### [Requirement 1]
In the zoning appeal text, on what date did the petitioners file their appeal?
### [Requirement 2]
Continue the text on the zoning appeal after its final sentence.

### [Text]
┌──

The thrust of this contention is that petitioners had actual knowledge from such "construction activity" and, because they possessed that knowledge, they were under an obligation as reasonable persons to inquire into the nature of the proposed use of the land. The board of review apparently agreed with the landowner's contention and concluded that petitioners were chargeable with knowledge of such "construction activity" conducted "* * * for a thirty-day period of time which we find expired prior to the filing of their appeal on May 10, 1971," and stated, in substance, that an inquiry into the "construction activity" would have revealed the purpose for which the property was to be used.[7]

The evidence here is such as to persuade us that petitioners were chargeable with knowledge of the "construction activity" conducted on the land over a period beginning shortly after March 15, 1971, and continuing through May 10, 1971. In the circumstances, however, we cannot agree that the knowledge possessed by petitioners was such as to obligate them as reasonable persons to ascertain the ultimate fact, that is, whether the use to which the land was to be put was a permitted use under the zoning ordinance. This requires a brief discussion, at least, of the doctrine of implied notice.

└──

### [Records supplied]
┌──

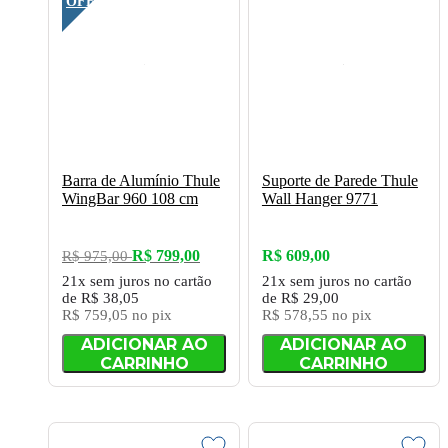
OFF
Barra de Alumínio Thule
Suporte de Parede Thule
WingBar 960 108 cm
Wall Hanger 9771
R$ 799,00
R$ 609,00
R$ 975,00
21x
sem juros
no cartão
21x
sem juros
no cartão
de
R$ 38,05
de
R$ 29,00
R$ 759,05
no pix
R$ 578,55
no pix
ADICIONAR AO
ADICIONAR AO
CARRINHO
CARRINHO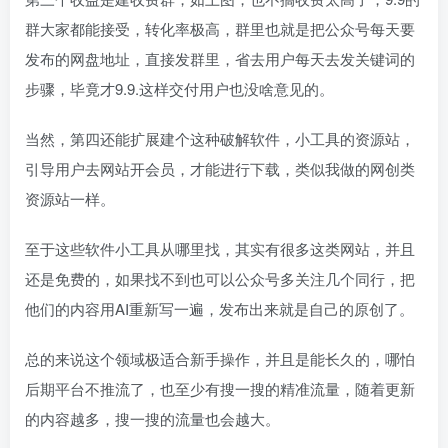
群大家都能接受，转化率极高，群里也就是把公众号每天要
发布的网盘地址，直接发群里，省去用户每天去发关键词的
步骤，毕竟才9.9.这样交付用户也没啥意见的。
当然，第四还能扩展建个这种破解软件，小工具的资源站，
引导用户去网站开会员，才能进行下载，类似我做的网创类
资源站一样。
至于这些软件小工具从哪里找，其实有很多这类网站，并且
还是免费的，如果找不到也可以公众号多关注几个同行，把
他们的内容用AI重新写一遍，发布出来就是自己的原创了。
总的来说这个领域极适合新手操作，并且是能长久的，哪怕
后期平台不推流了，也至少有搜一搜的精准流量，随着更新
的内容越多，搜一搜的流量也会越大。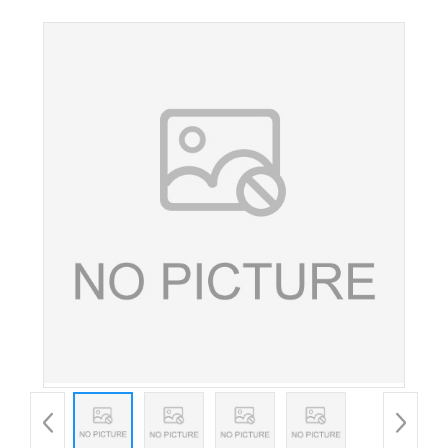
氨酸 氨基酸 营养强化剂 量大从优 欢迎订购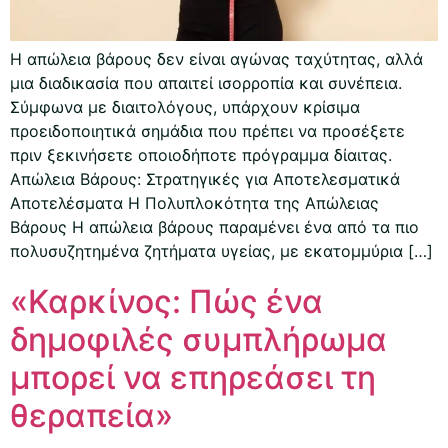
Η απώλεια βάρους δεν είναι αγώνας ταχύτητας, αλλά
μια διαδικασία που απαιτεί ισορροπία και συνέπεια.
Σύμφωνα με διαιτολόγους, υπάρχουν κρίσιμα
προειδοποιητικά σημάδια που πρέπει να προσέξετε
πριν ξεκινήσετε οποιοδήποτε πρόγραμμα δίαιτας.
Απώλεια Βάρους: Στρατηγικές για Αποτελεσματικά
Αποτελέσματα Η Πολυπλοκότητα της Απώλειας
Βάρους Η απώλεια βάρους παραμένει ένα από τα πιο
πολυσυζητημένα ζητήματα υγείας, με εκατομμύρια […]
«Καρκίνος: Πώς ένα
δημοφιλές συμπλήρωμα
μπορεί να επηρεάσει τη
θεραπεία»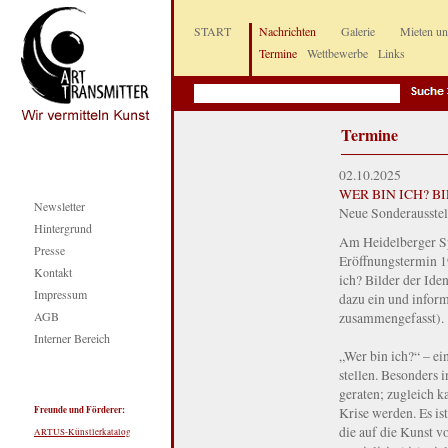
START
Nachrichten
Galerie
Mieten u
Termine
Wettbewerbe
Links
Termine
02.10.2025
WER BIN ICH? B
Newsletter
Neue Sonderausst
Hintergrund
Am Heidelberger S
Presse
Eröffnungstermin 1
Kontakt
ich? Bilder der Iden
Impressum
dazu ein und inform
AGB
zusammengefasst).
Interner Bereich
„Wer bin ich?“ – ei
stellen. Besonders 
geraten; zugleich k
Freunde und Förderer:
Krise werden. Es i
die auf die Kunst 
ARTUS-Künstlerkatalog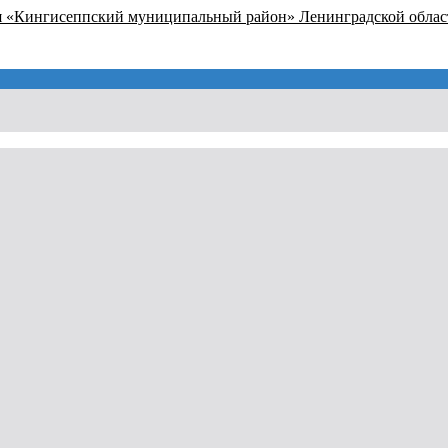
я «Кингисеппский муниципальный район» Ленинградской облас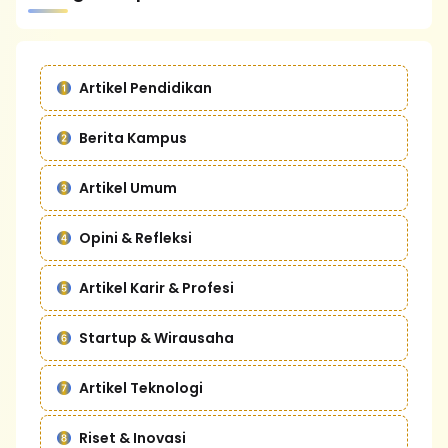
Artikel Pendidikan
Berita Kampus
Artikel Umum
Opini & Refleksi
Artikel Karir & Profesi
Startup & Wirausaha
Artikel Teknologi
Riset & Inovasi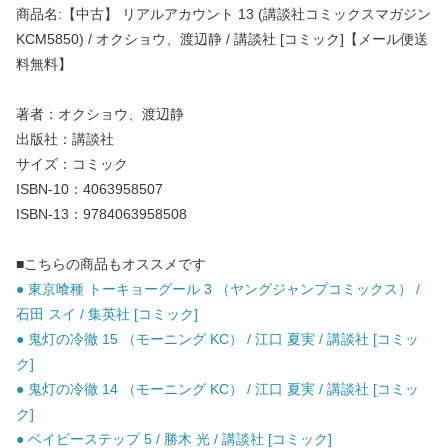
商品名:【中古】 リアルアカウント 13 (講談社コミックスマガジン
KCM5850) / オクショウ、渡辺静 / 講談社 [コミック]【メール便送
料無料】
著者：オクショウ、渡辺静
出版社：講談社
サイズ：コミック
ISBN-10：4063958507
ISBN-13：9784063958508
■こちらの商品もオススメです
● 東京喰種 トーキョーグール 3 （ヤングジャンプコミックス） /
石田 スイ / 集英社 [コミック]
● 鬼灯の冷徹 15 （モーニング KC） / 江口 夏実 / 講談社 [コミッ
ク]
● 鬼灯の冷徹 14 （モーニング KC） / 江口 夏実 / 講談社 [コミッ
ク]
● ベイビーステップ 5 / 勝木 光 / 講談社 [コミック]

└──

### [Answer section 1]
May 10, 1971

### [Answer section 2]
Implied notice has been defined as a factual inference of the possession of knowledge, inferred from the availability of a means of acquiring such knowledge, when the party charged therewith had the duty of inquiry. McCausland v. Davis, 204 So. 2d 334 (Fla. 1967). In short, where one acquires knowledge of facts that are reasonably informative of the existence of an ultimate fact, a reasonably cautious person would thereby be led to the ultimate fact, and the courts will imply that such person had actual notice and, therefore, is chargeable with the knowledge of the ultimate fact.

*293 However, the doctrine should be applied cautiously and only where one has acquired knowledge of facts that are so suggestive of the existence of an ultimate fact that a reasonably prudent person would be moved to investigate and ascertain the ultimate fact. In our opinion, and particularly in cases involving the regulation of land uses, the doctrine should not be applied, and thereby deprive a person of a review of a decision by which he is aggrieved by charging him with knowledge of the ultimate fact, unless the known facts reasonably suggested the existence of the ultimate fact. Black v. Public Service Elec. & Gas Co., 98 N.J. Super. 366, 237 A.2d 495 (1968); Nordman v. Rau, 86 Kan. 19, 119 P. 351 (1911); Commercial State Bank v. Blackwell, 61 S.W.2d 563 (Tex.Civ.App. 1933).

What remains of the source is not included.